According to The Times of India on April 7, Apple used five fully loaded flights to transport iPhones and other products from India to the United States in just three days from March 27 to March 29. This move by Apple was an emergency measure to avoid the 10% "reciprocal tariff" that took effect in the U.S. on April 5.

Sources said that Apple is rapidly transferring inventory from manufacturing hubs in India and China to the U.S. during this transportation off-season to counteract the impact of the tariffs. He revealed that Apple currently has no plans to raise retail prices in India or other markets. Instead, Apple is maintaining pricing by building up stock.

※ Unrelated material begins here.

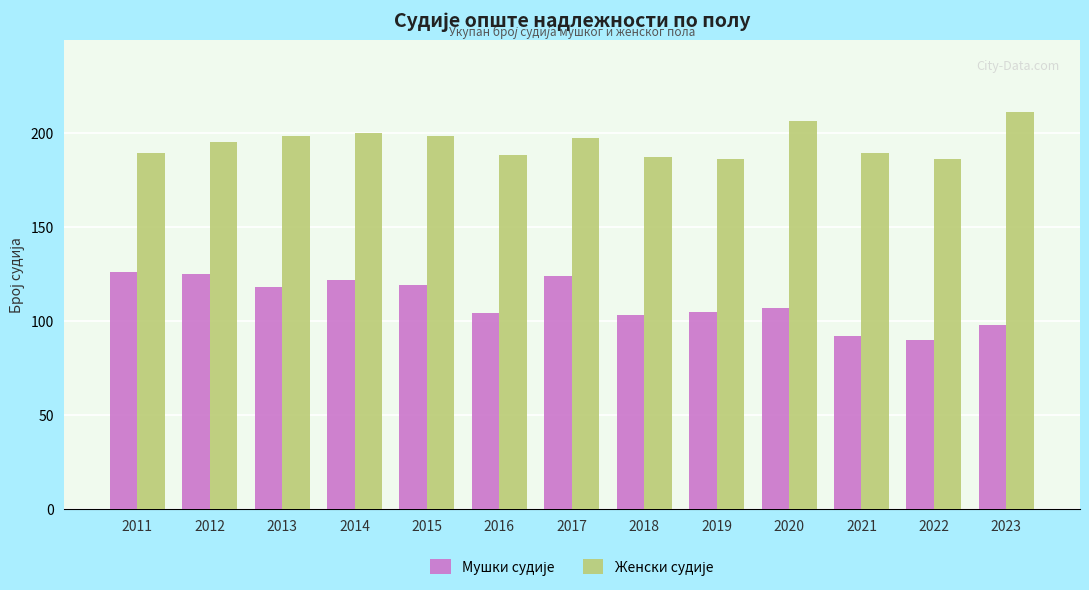

What is the spread (max minus min) of values at 2021?

97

It is reported that Apple's U.S. warehouses have already stocked up on inventory for the next few months.

Research analyst at TechInsights stated that the cost of a 256GB iPhone 16 Pro, including approximately $30 (about RMB 220) for assembly and testing costs, is about $580 (about RMB 4250). If the 54% tariff on Chinese goods imposed by the U.S. is added, the cost will rise to around $850 (about RMB 6229), significantly reducing profit margins. Morgan Stanley predicts that the tariff costs could result in losses of up to $33 billion annually for Apple.

Analysts at Rosenblatt Securities estimate that if Apple passes the cost onto consumers, the price of the current cheapest model, the iPhone 16, in the U.S. may increase by 43%, rising from $799 (about RMB 5856) to $1142 (about RMB 8369). For the more premium iPhone 16 Pro Max 1TB version, currently retailing at $1599 (about RMB 11,700), the price after passing on the cost may approach $2300 (about RMB 16,900).

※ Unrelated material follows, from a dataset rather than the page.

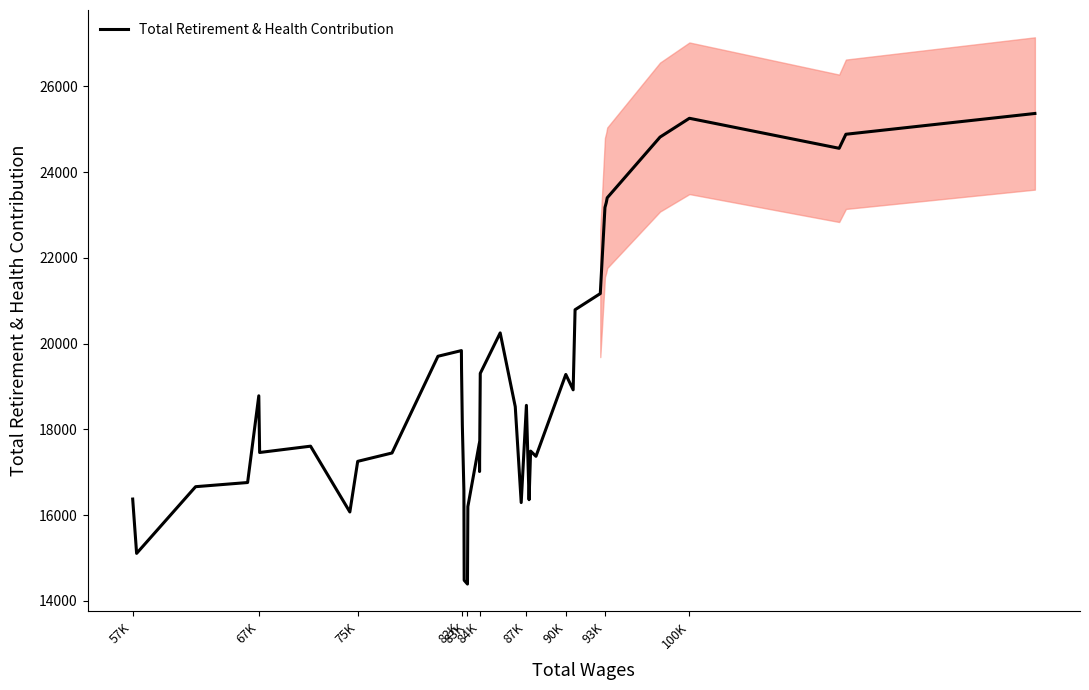

Count the number of values greater than 18531.

20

Apple is currently assessing how different tariff regimes at its manufacturing hubs will affect its future global supply chain. It is reported that Apple is avoiding passing on the increased costs to consumers. If Apple takes price hikes measures, they will be implemented in major global markets, not limited to the U.S. market alone.

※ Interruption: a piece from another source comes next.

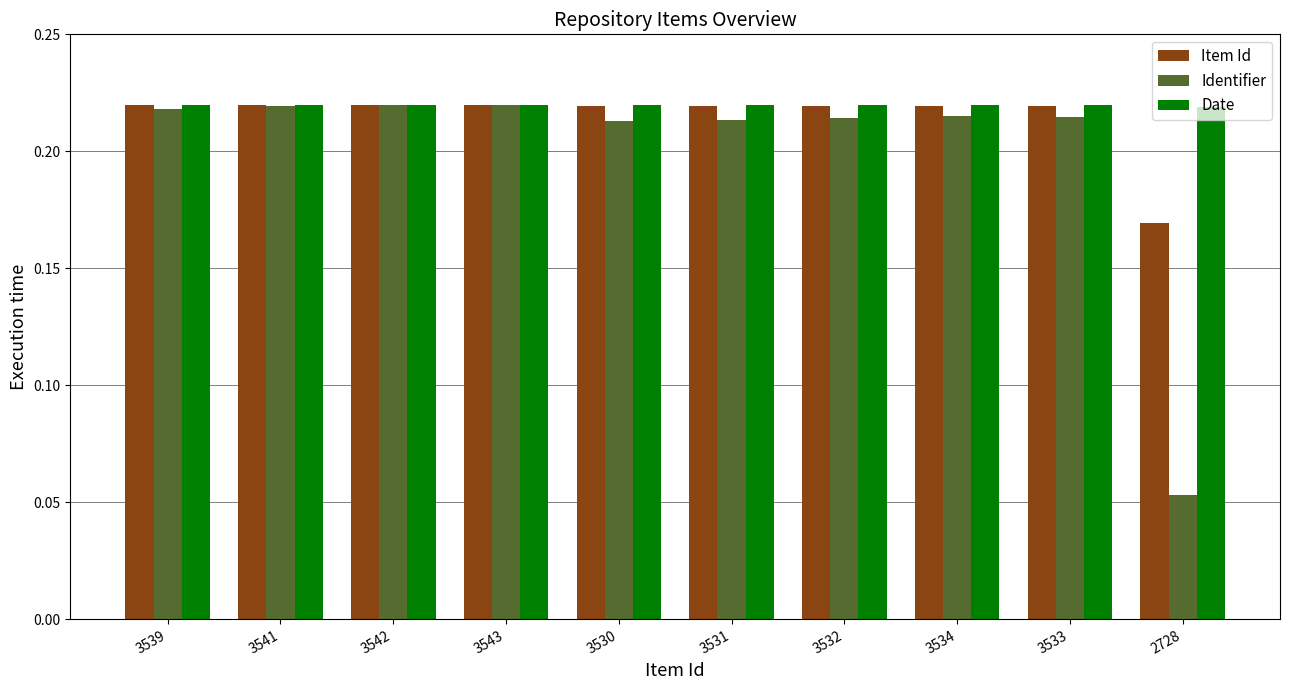

The Date series shows 0.1 at 2728. True or false?

False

Currently, the majority of Apple's products are manufactured in China, Vietnam, and India. The Trump administration announced that starting April 9, goods from these countries would be subject to tariffs of 54%, 46%, and 26%, respectively.

Apple is caught in a dilemma: passing on additional expenses to consumers may suppress demand and impact profitability. If Apple shifts to domestic manufacturing in the U.S., it would be a "massive and daunting task," according to analysts at Rosenblatt Securities, requiring several years. Additionally, based on TechInsights analysts' estimates, the manual assembly cost per phone in China might be $30 (about RMB 220), while in the U.S., it could be $300 (about RMB 2199), resulting in Apple paying tens of billions of dollars more in assembly costs alone.

Due to the impact of the tariffs, Apple's stock fell nearly 5% on April 7. Over the past five days, Apple's stock has fallen a total of 18%.